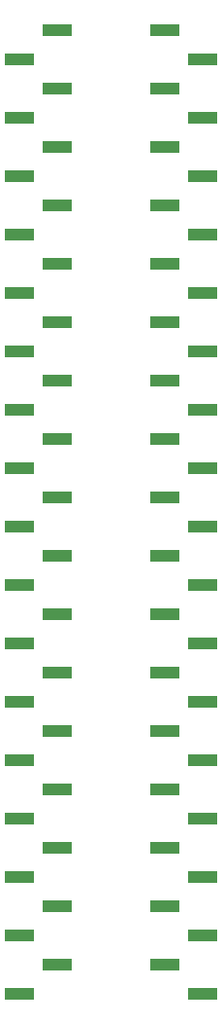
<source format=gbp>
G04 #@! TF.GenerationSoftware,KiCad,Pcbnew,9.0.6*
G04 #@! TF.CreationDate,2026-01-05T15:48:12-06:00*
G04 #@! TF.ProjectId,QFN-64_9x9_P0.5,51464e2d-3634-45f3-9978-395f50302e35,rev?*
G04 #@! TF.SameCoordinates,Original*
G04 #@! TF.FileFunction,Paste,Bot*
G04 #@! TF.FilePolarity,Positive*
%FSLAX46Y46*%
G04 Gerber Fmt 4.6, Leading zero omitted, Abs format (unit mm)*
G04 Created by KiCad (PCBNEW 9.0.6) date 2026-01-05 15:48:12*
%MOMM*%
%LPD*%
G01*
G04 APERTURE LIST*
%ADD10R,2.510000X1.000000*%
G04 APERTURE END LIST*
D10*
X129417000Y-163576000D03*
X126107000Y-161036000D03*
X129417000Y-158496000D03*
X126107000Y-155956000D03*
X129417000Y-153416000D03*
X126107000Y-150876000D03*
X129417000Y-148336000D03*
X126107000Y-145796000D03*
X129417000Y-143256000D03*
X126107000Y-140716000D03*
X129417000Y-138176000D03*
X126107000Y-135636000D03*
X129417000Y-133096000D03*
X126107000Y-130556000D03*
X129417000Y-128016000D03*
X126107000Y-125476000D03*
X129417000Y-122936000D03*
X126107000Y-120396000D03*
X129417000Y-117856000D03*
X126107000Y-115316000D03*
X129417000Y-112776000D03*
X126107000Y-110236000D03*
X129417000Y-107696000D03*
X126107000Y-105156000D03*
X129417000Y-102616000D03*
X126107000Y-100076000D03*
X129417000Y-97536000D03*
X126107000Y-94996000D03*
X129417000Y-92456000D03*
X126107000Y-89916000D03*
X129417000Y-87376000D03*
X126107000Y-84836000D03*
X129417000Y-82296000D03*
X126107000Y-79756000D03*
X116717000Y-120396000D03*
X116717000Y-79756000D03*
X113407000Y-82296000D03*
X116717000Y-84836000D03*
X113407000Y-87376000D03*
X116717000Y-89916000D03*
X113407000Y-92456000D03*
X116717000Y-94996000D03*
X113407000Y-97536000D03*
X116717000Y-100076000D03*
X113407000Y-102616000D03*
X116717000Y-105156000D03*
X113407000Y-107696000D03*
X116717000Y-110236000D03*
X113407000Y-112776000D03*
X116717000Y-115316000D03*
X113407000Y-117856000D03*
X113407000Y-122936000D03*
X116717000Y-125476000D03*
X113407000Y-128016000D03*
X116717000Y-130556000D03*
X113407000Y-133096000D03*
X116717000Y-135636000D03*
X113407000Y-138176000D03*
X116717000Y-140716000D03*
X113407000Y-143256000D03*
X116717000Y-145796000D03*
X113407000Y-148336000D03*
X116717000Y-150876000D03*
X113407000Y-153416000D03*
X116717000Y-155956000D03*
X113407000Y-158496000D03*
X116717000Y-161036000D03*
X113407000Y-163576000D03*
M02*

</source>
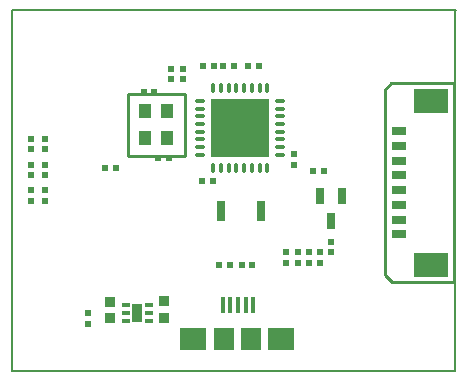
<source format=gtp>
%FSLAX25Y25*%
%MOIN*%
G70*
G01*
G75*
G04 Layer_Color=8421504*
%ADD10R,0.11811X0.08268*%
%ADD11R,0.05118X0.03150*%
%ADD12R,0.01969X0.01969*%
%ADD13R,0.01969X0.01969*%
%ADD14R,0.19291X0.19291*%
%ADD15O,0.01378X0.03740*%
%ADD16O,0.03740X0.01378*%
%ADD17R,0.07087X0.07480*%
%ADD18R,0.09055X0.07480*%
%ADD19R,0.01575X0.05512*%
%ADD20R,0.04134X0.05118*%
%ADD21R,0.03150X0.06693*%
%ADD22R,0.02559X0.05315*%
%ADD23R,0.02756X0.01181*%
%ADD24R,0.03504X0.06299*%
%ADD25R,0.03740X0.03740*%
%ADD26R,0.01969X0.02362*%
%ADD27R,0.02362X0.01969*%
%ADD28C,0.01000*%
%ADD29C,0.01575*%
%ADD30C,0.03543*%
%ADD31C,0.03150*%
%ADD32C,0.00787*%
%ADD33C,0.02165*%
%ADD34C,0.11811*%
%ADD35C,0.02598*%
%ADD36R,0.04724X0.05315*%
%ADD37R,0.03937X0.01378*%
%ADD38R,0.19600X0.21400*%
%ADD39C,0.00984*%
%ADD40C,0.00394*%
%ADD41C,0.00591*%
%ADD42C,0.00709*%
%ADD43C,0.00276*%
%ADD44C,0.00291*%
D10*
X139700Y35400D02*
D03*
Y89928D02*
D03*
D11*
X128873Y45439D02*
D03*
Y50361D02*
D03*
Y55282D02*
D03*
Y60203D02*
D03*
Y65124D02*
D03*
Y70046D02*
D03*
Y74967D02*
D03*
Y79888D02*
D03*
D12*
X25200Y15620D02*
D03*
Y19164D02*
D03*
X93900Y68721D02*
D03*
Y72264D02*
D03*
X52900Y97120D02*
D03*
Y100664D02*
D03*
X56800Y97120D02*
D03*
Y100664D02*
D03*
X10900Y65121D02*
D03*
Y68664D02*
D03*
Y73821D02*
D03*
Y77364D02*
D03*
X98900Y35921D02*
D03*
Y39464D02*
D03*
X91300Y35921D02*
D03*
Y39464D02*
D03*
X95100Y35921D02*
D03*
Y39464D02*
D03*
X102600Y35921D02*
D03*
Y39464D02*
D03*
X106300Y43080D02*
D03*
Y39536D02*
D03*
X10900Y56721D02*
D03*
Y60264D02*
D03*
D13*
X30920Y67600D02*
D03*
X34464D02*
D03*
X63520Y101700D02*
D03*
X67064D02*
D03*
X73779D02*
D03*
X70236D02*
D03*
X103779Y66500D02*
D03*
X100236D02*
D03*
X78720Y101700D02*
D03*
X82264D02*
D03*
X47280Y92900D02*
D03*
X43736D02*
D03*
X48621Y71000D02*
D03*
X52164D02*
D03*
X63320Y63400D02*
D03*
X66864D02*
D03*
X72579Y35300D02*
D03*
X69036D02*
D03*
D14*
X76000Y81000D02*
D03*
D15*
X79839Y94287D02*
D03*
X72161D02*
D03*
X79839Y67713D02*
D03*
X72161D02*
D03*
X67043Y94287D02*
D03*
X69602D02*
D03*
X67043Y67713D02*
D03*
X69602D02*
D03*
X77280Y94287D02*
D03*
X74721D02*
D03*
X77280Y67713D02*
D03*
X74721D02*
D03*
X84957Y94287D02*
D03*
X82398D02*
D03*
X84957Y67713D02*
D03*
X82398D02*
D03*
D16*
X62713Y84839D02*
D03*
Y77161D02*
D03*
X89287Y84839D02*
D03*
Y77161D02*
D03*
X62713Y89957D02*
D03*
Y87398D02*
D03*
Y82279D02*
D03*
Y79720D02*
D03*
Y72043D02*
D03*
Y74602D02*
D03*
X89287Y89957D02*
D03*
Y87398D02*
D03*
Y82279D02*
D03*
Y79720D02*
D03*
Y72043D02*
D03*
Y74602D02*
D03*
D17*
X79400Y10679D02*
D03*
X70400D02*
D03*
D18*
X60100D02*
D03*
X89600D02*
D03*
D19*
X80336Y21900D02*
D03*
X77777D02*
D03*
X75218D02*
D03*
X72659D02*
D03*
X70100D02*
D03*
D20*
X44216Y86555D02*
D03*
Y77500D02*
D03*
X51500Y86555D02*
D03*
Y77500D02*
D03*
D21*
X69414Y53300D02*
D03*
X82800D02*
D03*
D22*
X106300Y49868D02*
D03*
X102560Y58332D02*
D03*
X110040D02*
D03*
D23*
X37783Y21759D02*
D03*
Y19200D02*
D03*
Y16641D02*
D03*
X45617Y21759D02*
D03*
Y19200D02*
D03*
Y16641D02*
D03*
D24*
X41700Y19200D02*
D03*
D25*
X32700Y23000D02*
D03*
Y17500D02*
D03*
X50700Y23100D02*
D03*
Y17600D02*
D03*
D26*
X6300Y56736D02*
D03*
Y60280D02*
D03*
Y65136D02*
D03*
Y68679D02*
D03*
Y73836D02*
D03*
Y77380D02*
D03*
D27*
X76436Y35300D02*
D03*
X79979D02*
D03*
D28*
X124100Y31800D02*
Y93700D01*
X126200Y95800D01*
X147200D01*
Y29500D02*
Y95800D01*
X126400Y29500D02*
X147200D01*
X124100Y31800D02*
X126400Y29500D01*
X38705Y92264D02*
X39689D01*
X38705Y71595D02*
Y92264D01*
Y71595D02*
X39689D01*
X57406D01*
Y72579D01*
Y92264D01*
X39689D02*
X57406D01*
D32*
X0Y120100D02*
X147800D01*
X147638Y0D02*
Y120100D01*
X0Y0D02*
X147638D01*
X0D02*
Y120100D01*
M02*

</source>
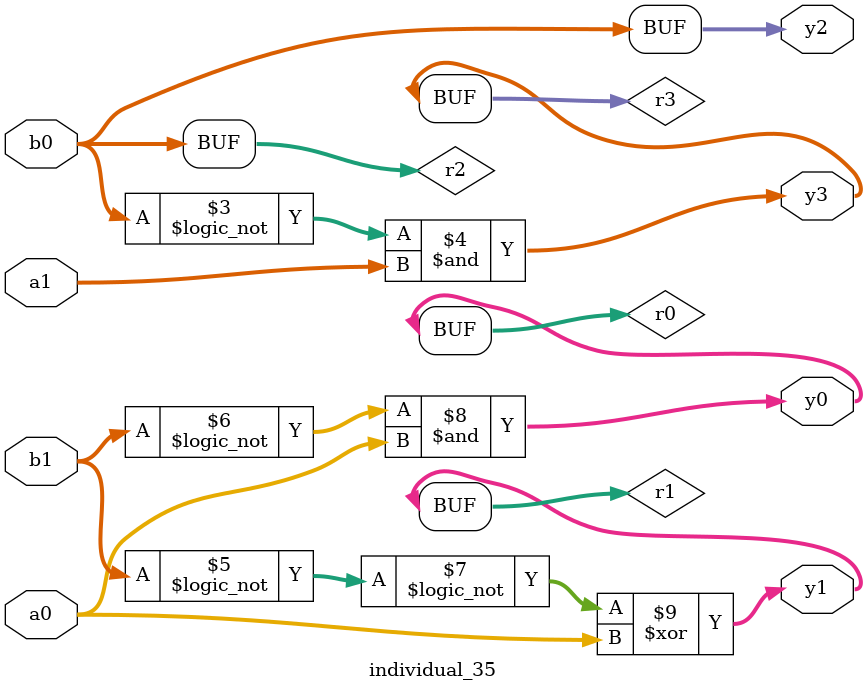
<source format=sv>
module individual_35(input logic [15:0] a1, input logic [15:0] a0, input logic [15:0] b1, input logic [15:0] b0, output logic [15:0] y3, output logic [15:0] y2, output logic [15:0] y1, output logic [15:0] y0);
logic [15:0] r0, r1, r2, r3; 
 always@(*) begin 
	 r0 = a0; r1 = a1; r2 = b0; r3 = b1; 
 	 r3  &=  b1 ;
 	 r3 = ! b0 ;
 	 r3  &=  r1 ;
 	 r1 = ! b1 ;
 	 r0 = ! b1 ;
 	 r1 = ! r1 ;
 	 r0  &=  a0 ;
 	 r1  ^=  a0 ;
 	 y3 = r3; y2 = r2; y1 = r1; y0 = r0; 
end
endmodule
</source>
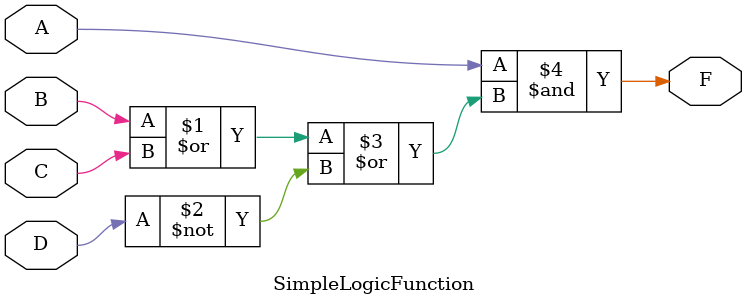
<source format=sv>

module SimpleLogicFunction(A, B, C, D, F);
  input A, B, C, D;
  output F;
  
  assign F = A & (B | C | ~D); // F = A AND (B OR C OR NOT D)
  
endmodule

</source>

⁂

Work task:
Please reproduce the entries above exactly, from their first line to the line holding "G04 Gerber Fmt" inclusive, and nothing else; the pictures stay out.

Answer:
<source format=gbp>
G04 #@! TF.GenerationSoftware,KiCad,Pcbnew,9.0.6*
G04 #@! TF.CreationDate,2026-01-05T15:48:12-06:00*
G04 #@! TF.ProjectId,QFN-64_9x9_P0.5,51464e2d-3634-45f3-9978-395f50302e35,rev?*
G04 #@! TF.SameCoordinates,Original*
G04 #@! TF.FileFunction,Paste,Bot*
G04 #@! TF.FilePolarity,Positive*
%FSLAX46Y46*%
G04 Gerber Fmt 4.6, Leading zero omitted, Abs format (unit mm)*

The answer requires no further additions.